Quoted passage section start
Monday, January 23, 2012

14th Amendment: The Misinterpretation of...

I come from an Immigrant Family, (We came from Poland, Germany, Czechoslovakia), any where from 2 to 3 generations back. 

We came here legally and with purpose of being awarded American Citizenship and all the Rights and Priviledges that come with it. 

We did not sneak in, We did not break any Immigration laws Nor did we or are we using the System against itself, (The Misinterpretation of the 14th Amendment; where those of Illegal entry have their new born children on American soil granted Citizenship). 

The Framers of the 14th Amendment never intended to award Citizenship to anyone that broke laws getting into this Country, and was written at a time prior to Immigration laws. 

Their is nothing wrong with people immigrating to the U.S., there is however a serious issue with rewarding Citizenship to those that either broke the law and or broke the law to give their kids Citizenship. 

It is the same as lieing, cheating and stealing, and should not be tolerated. 

No other Country in the World allows Citizenship to illegal Immigrants or their children, such a thing devalues the hard-working efforts of all those who immigrated here/there legally.
Quoted passage section end
Record excerpts section start
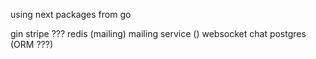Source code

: using next packages from go


gin
stripe ???
redis (mailing)
mailing service ()
websocket chat
postgres (ORM ???)
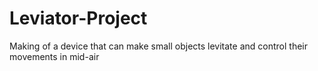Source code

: # Leviator-Project
Making of a device that can make small objects levitate and control their movements in mid-air
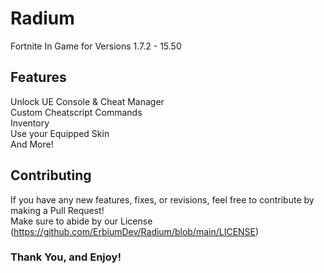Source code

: # Radium
Fortnite In Game for Versions 1.7.2 - 15.50
## Features
Unlock UE Console & Cheat Manager
<br>
Custom Cheatscript Commands
<br>
Inventory
<br>
Use your Equipped Skin
<br>
And More!

## Contributing
If you have any new features, fixes, or revisions, feel free to contribute by making a Pull Request!
<br>
Make sure to abide by our License (https://github.com/ErbiumDev/Radium/blob/main/LICENSE)

### Thank You, and Enjoy!

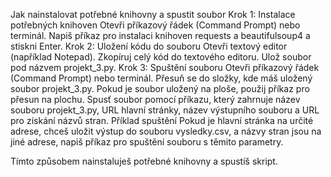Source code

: Jak nainstalovat potřebné knihovny a spustit soubor
Krok 1: Instalace potřebných knihoven
Otevři příkazový řádek (Command Prompt) nebo terminál.
Napiš příkaz pro instalaci knihoven requests a beautifulsoup4 a stiskni Enter.
Krok 2: Uložení kódu do souboru
Otevři textový editor (například Notepad).
Zkopíruj celý kód do textového editoru.
Ulož soubor pod názvem projekt_3.py.
Krok 3: Spuštění souboru
Otevři příkazový řádek (Command Prompt) nebo terminál.
Přesuň se do složky, kde máš uložený soubor projekt_3.py. Pokud je soubor uložený na ploše, použij příkaz pro přesun na plochu.
Spusť soubor pomocí příkazu, který zahrnuje název souboru projekt_3.py, URL hlavní stránky, název výstupního souboru a URL pro získání názvů stran.
Příklad spuštění
Pokud je hlavní stránka na určité adrese, chceš uložit výstup do souboru vysledky.csv, a názvy stran jsou na jiné adrese, napiš příkaz pro spuštění souboru s těmito parametry.

Tímto způsobem nainstaluješ potřebné knihovny a spustíš skript.
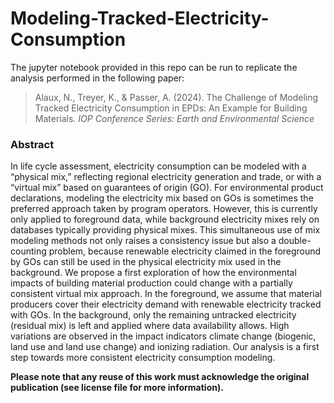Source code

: # Modeling-Tracked-Electricity-Consumption

The jupyter notebook provided in this repo can be run to replicate the analysis performed in the following paper:

> Alaux, N., Treyer, K., & Passer, A. (2024). The Challenge of Modeling Tracked Electricity Consumption in EPDs: An Example for Building Materials. *IOP Conference Series: Earth and Environmental Science*

### Abstract

In life cycle assessment, electricity consumption can be modeled with a “physical mix,” reflecting regional electricity generation and trade, or with a “virtual mix” based on guarantees of origin (GO). For environmental product declarations, modeling the electricity mix based on GOs is sometimes the preferred approach taken by program operators. However, this is currently only applied to foreground data, while background electricity mixes rely on databases typically providing physical mixes. This simultaneous use of mix modeling methods not only raises a consistency issue but also a double-counting problem, because renewable electricity claimed in the foreground by GOs can still be used in the physical electricity mix used in the background. We propose a first exploration of how the environmental impacts of building material production could change with a partially consistent virtual mix approach. In the foreground, we assume that material producers cover their electricity demand with renewable electricity tracked with GOs. In the background, only the remaining untracked electricity (residual mix) is left and applied where data availability allows. High variations are observed in the impact indicators climate change (biogenic, land use and land use change) and ionizing radiation. Our analysis is a first step towards more consistent electricity consumption modeling.

**Please note that any reuse of this work must acknowledge the original publication (see license file for more information).**
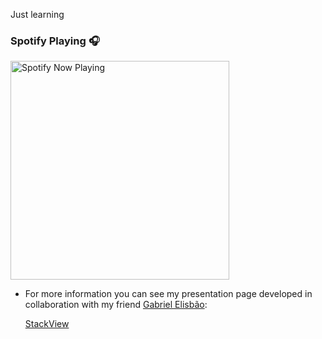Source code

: Just learning

### Spotify Playing 🎧

[<img src="https://spotify-sigma.vercel.app/api/spotify-playing" alt="Spotify Now Playing" width="350" />](https://open.spotify.com/user/thiagap0860)

- For more information you can see my presentation page developed in collaboration with my friend [Gabriel Elisbão](https://github.com/lisbao1303):
    
    [StackView ](https://github.com/lisbao1303)
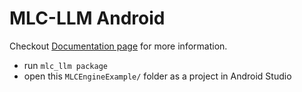 # MLC-LLM Android

Checkout [Documentation page](https://llm.mlc.ai/docs/deploy/android.html) for more information.

- run `mlc_llm package`
- open this `MLCEngineExample/` folder as a project in Android Studio

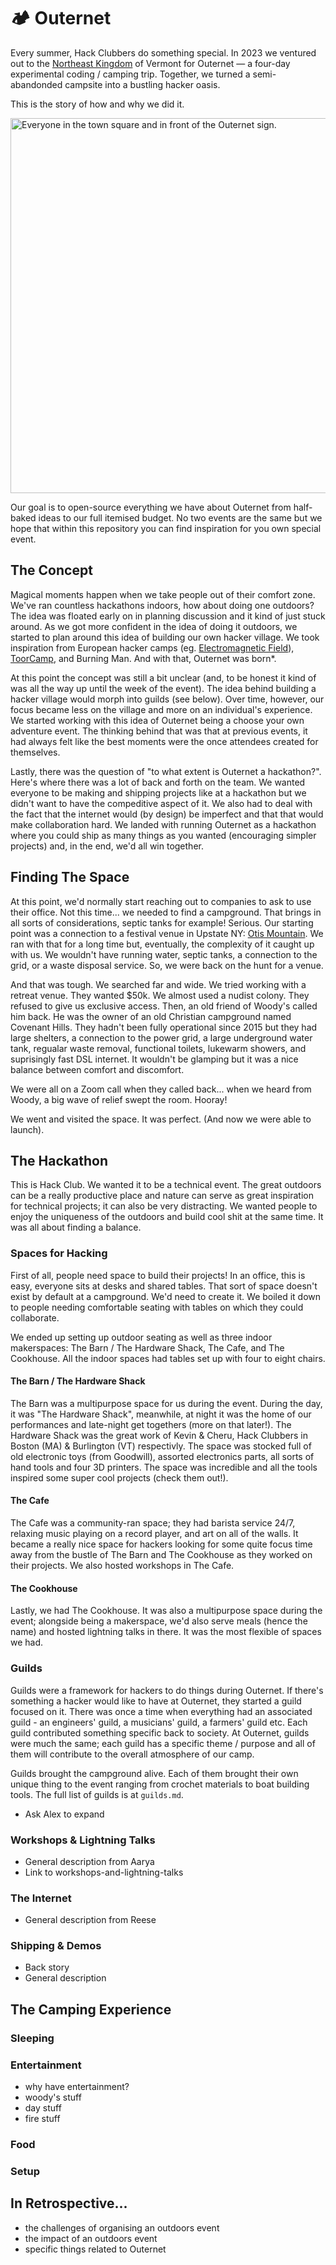 # 🏕️ Outernet

Every summer, Hack Clubbers do something special. In 2023 we ventured out to the [Northeast Kingdom](https://en.wikipedia.org/wiki/Northeast_Kingdom) of Vermont for Outernet — a four-day experimental coding / camping trip. Together, we turned a semi-abandonded campsite into a bustling hacker oasis.

This is the story of how and why we did it.

<img alt="Everyone in the town square and in front of the Outernet sign." src="https://github.com/hackclub/outernet/assets/39828164/368eac86-3c39-4842-be2c-1436a6db6f07" width="600px" />

Our goal is to open-source everything we have about Outernet from half-baked ideas to our full itemised budget. No two events are the same but we hope that within this repository you can find inspiration for you own special event. 

## The Concept

Magical moments happen when we take people out of their comfort zone. We've ran countless hackathons indoors, how about doing one outdoors? The idea was floated early on in planning discussion and it kind of just stuck around. As we got more confident in the idea of doing it outdoors, we started to plan around this idea of building our own hacker village. We took inspiration from European hacker camps (eg. [Electromagnetic Field](https://www.emfcamp.org/)), [ToorCamp](https://toorcamp.toorcon.net/), and Burning Man. And with that, Outernet was born*.

At this point the concept was still a bit unclear (and, to be honest it kind of was all the way up until the week of the event). The idea behind building a hacker village would morph into guilds (see below). Over time, however, our focus became less on the village and more on an individual's experience. We started working with this idea of Outernet being a choose your own adventure event. The thinking behind that was that at previous events, it had always felt like the best moments were the once attendees created for themselves. 

Lastly, there was the question of "to what extent is Outernet a hackathon?". Here's where there was a lot of back and forth on the team. We wanted everyone to be making and shipping projects like at a hackathon but we didn't want to have the compeditive aspect of it. We also had to deal with the fact that the internet would (by design) be imperfect and that that would make collaboration hard. We landed with running Outernet as a hackathon where you could ship as many things as you wanted (encouraging simpler projects) and, in the end, we'd all win together.

<!--
* Out of comfort zone
* New experience
* Build our own village
* Choose your own adventure
-->

## Finding The Space

At this point, we'd normally start reaching out to companies to ask to use their office. Not this time... we needed to find a campground. That brings in all sorts of considerations, septic tanks for example! Serious. Our starting point was a connection to a festival venue in Upstate NY: [Otis Mountain](https://otismountain.com/info). We ran with that for a long time but, eventually, the complexity of it caught up with us. We wouldn't have running water, septic tanks, a connection to the grid, or a waste disposal service. So, we were back on the hunt for a venue. 

And that was tough. We searched far and wide. We tried working with a retreat venue. They wanted $50k. We almost used a nudist colony. They refused to give us exclusive access. Then, an old friend of Woody's called him back. He was the owner of an old Christian campground named Covenant Hills. They hadn't been fully operational since 2015 but they had large shelters, a connection to the power grid, a large underground water tank, regualar waste removal, functional toilets, lukewarm showers, and suprisingly fast DSL internet. It wouldn't be glamping but it was a nice balance between comfort and discomfort. 

We were all on a Zoom call when they called back... when we heard from Woody, a big wave of relief swept the room. Hooray!

We went and visited the space. It was perfect. (And now we were able to launch).

<!--
* What we needed
* Some of our attempts
* Where we landed
-->

## The Hackathon

This is Hack Club. We wanted it to be a technical event. The great outdoors can be a really productive place and nature can serve as great inspiration for technical projects; it can also be very distracting. We wanted people to enjoy the uniqueness of the outdoors and build cool shit at the same time. It was all about finding a balance.

### Spaces for Hacking

First of all, people need space to build their projects! In an office, this is easy, everyone sits at desks and shared tables. That sort of space doesn't exist by default at a campground. We'd need to create it. We boiled it down to people needing comfortable seating with tables on which they could collaborate. 

We ended up setting up outdoor seating as well as three indoor makerspaces: The Barn / The Hardware Shack, The Cafe, and The Cookhouse. All the indoor spaces had tables set up with four to eight chairs.

#### The Barn / The Hardware Shack

The Barn was a multipurpose space for us during the event. During the day, it was "The Hardware Shack", meanwhile, at night it was the home of our performances and late-night get togethers (more on that later!). The Hardware Shack was the great work of Kevin & Cheru, Hack Clubbers in Boston (MA) & Burlington (VT) respectivly. The space was stocked full of old electronic toys (from Goodwill), assorted electronics parts, all sorts of hand tools and four 3D printers. The space was incredible and all the tools inspired some super cool projects (check them out!).

#### The Cafe

The Cafe was a community-ran space; they had barista service 24/7, relaxing music playing on a record player, and art on all of the walls. It became a really nice space for hackers looking for some quite focus time away from the bustle of The Barn and The Cookhouse as they worked on their projects. We also hosted workshops in The Cafe.

#### The Cookhouse

Lastly, we had The Cookhouse. It was also a multipurpose space during the event; alongside being a makerspace, we'd also serve meals (hence the name) and hosted lightning talks in there. It was the most flexible of spaces we had. 

### Guilds

Guilds were a framework for hackers to do things during Outernet. If there's something a hacker would like to have at Outernet, they started a guild focused on it. There was once a time when everything had an associated guild - an engineers' guild, a musicians' guild, a farmers' guild etc. Each guild contributed something specific back to society. At Outernet, guilds were much the same; each guild has a specific theme / purpose and all of them will contribute to the overall atmosphere of our camp.

Guilds brought the campground alive. Each of them brought their own unique thing to the event ranging from crochet materials to boat building tools. The full list of guilds is at `guilds.md`.

* Ask Alex to expand

### Workshops & Lightning Talks

* General description from Aarya
* Link to workshops-and-lightning-talks

### The Internet

* General description from Reese

### Shipping & Demos

* Back story
* General description

## The Camping Experience

### Sleeping

### Entertainment 

* why have entertainment?
* woody's stuff
* day stuff
* fire stuff

### Food

### Setup

## In Retrospective...

* the challenges of organising an outdoors event
* the impact of an outdoors event
* specific things related to Outernet
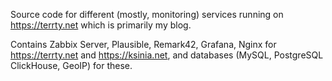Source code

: Source code for different (mostly, monitoring) services running on <https://terrty.net> which is primarily my blog.

Contains Zabbix Server, Plausible, Remark42, Grafana, Nginx for https://terrty.net and https://ksinia.net, and databases (MySQL, PostgreSQL ClickHouse, GeoIP) for these.
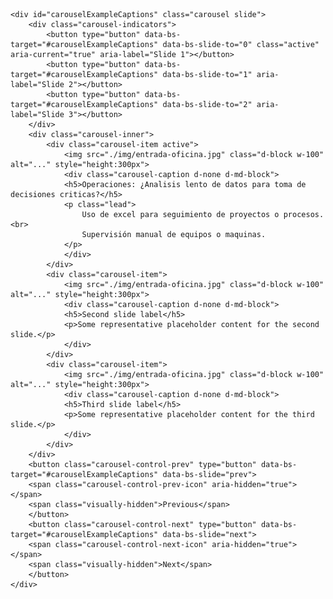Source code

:     <div id="carouselExampleCaptions" class="carousel slide">
        <div class="carousel-indicators">
            <button type="button" data-bs-target="#carouselExampleCaptions" data-bs-slide-to="0" class="active" aria-current="true" aria-label="Slide 1"></button>
            <button type="button" data-bs-target="#carouselExampleCaptions" data-bs-slide-to="1" aria-label="Slide 2"></button>
            <button type="button" data-bs-target="#carouselExampleCaptions" data-bs-slide-to="2" aria-label="Slide 3"></button>
        </div>
        <div class="carousel-inner">
            <div class="carousel-item active">
                <img src="./img/entrada-oficina.jpg" class="d-block w-100" alt="..." style="height:300px">
                <div class="carousel-caption d-none d-md-block">
                <h5>Operaciones: ¿Analisis lento de datos para toma de decisiones criticas?</h5>
                <p class="lead">
                    Uso de excel para seguimiento de proyectos o procesos.<br>
                    Supervisión manual de equipos o maquinas.
                </p>
                </div>
            </div>
            <div class="carousel-item">
                <img src="./img/entrada-oficina.jpg" class="d-block w-100" alt="..." style="height:300px">
                <div class="carousel-caption d-none d-md-block">
                <h5>Second slide label</h5>
                <p>Some representative placeholder content for the second slide.</p>
                </div>
            </div>
            <div class="carousel-item">
                <img src="./img/entrada-oficina.jpg" class="d-block w-100" alt="..." style="height:300px">
                <div class="carousel-caption d-none d-md-block">
                <h5>Third slide label</h5>
                <p>Some representative placeholder content for the third slide.</p>
                </div>
            </div>
        </div>
        <button class="carousel-control-prev" type="button" data-bs-target="#carouselExampleCaptions" data-bs-slide="prev">
        <span class="carousel-control-prev-icon" aria-hidden="true"></span>
        <span class="visually-hidden">Previous</span>
        </button>
        <button class="carousel-control-next" type="button" data-bs-target="#carouselExampleCaptions" data-bs-slide="next">
        <span class="carousel-control-next-icon" aria-hidden="true"></span>
        <span class="visually-hidden">Next</span>
        </button>
    </div>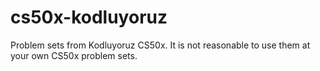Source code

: # cs50x-kodluyoruz
Problem sets from Kodluyoruz CS50x.
It is not reasonable to use them at your own CS50x problem sets.
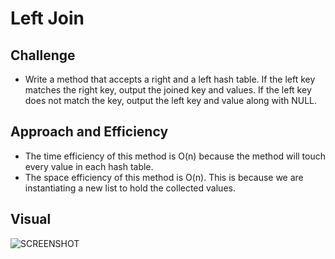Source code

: # Left Join

## Challenge
- Write a method that accepts a right and a left hash table. If the left key matches the right key, output the joined key and values. If the left key does not match the key, output the left key and value along with NULL.

## Approach and Efficiency
- The time efficiency of this method is O(n) because the method will touch every value in each hash table.
- The space efficiency of this method is O(n). This is because we are instantiating a new list to hold the collected values.

## Visual
![SCREENSHOT]()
Record excerpts section end
**Description of the task:**
According to the blog post on the 14th Amendment, which countries did the writer's family come from?

**Result of the exercise:**
Poland, Germany, and Czechoslovakia.